To begin with, the psychological trauma of persuading and making yourself get into cold water is a scarring experience. Once in, for the first couple of minutes your body tries to get used to the conditions and your breathing is shallow and fast, you are in a near state of panic. Things do settle down, for a short while. But then the extremities start to go numb – ankles and fingers, then this slowly creeps up your legs and arms. That nice ‘paddle’ of a palm and tightly held together fingers starts flapping around, impossible to keep it together. Coordination of the entire arm reduces, no longer able to get the reach ahead as it just slaps the water for each imperfect new stroke. Your mind is still working as you become aware of these handicaps creeping in.
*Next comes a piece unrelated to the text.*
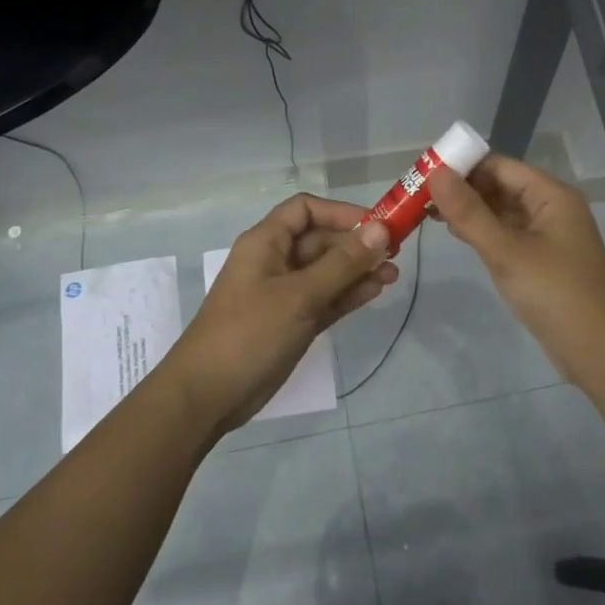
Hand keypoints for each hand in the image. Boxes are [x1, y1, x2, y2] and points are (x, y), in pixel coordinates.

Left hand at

And then the cold hits the core. You’re not quite sure if you are shivering or not as you are working as hard as you can, but you just feel uncomfortably cold. Turning your head to catch breaths of air, you become dizzy. Your straight-line swimming becomes more of a zig-zag. You want to work harder to keep warm, but no matter how hard you try, you just get colder. And on it goes… fortunately and hopefully none of us will know how much worse it really gets beyond this as we are on the border of hypothermia, a road we don’t want to go down.
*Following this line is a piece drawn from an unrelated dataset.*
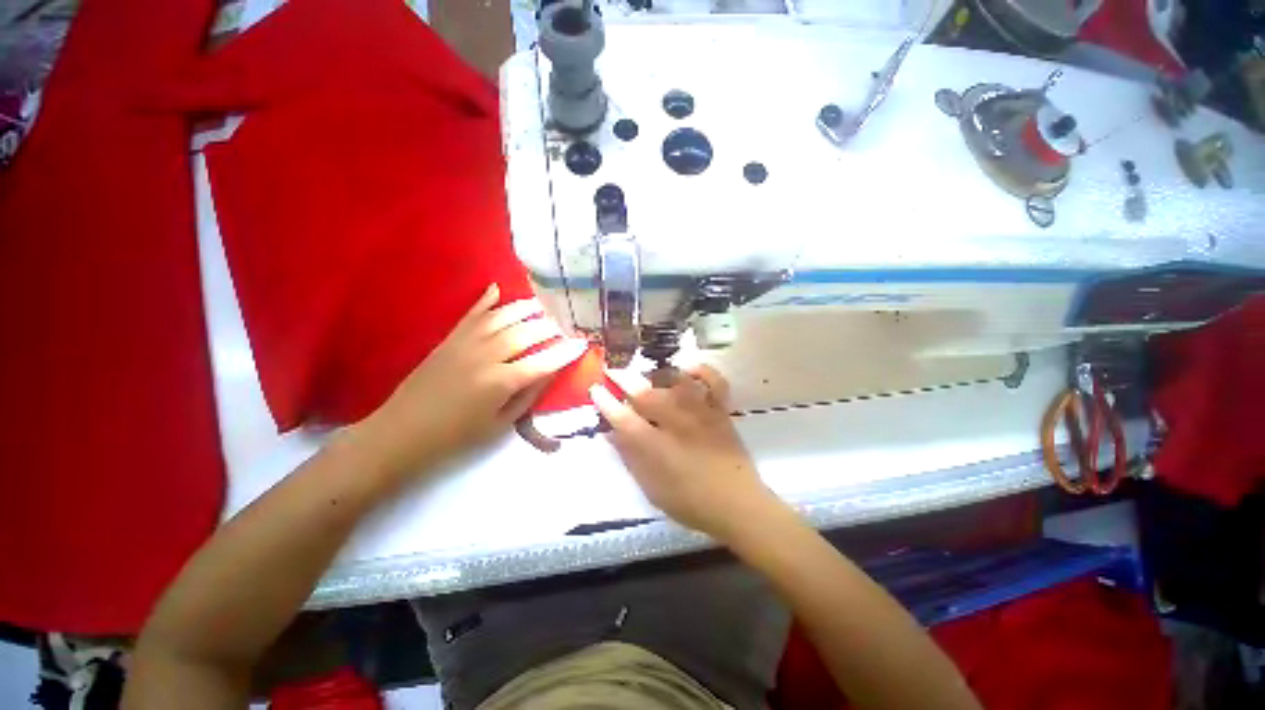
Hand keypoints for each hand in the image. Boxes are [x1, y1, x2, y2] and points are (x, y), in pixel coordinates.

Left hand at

Once out, it probably looks worse. Teeth chattering away but with a face completely numb speaking is a challenge. Your entire body in apparent convulsions, desperately trying to warm up. Even the cold tap feels warm, and your body can’t quite tell the difference between hot and cold – it all has a strange tingling sensation under the shower. And for the time being, at least we have a shower to try and warm up, as come Swim Day, we’ll have nothing but a small boat, cup of tea, as many layers as we can throw on in our mal-coordinated state and team mate to rub and hug you. Life’s simple pleasures….not!
All the above horrifies me. Whilst growing up in the tropics and swimming in the bath-tub warm sea there, I used to have Jaws at the back of my mind. That speedboat could not come round fast enough to haul you out of the water again on skis. But now I know there is a much greater threat and where we are going, it’s all around us, all over us, inescapable. HELP!
I don’t think I am alone writing these words. So we need all the support and encouragement we can get. Thank you all who have donated so far, and if you haven’t yet, please know that every penny raised really does help us battle through a few more seconds of our (at least my) greatest fears!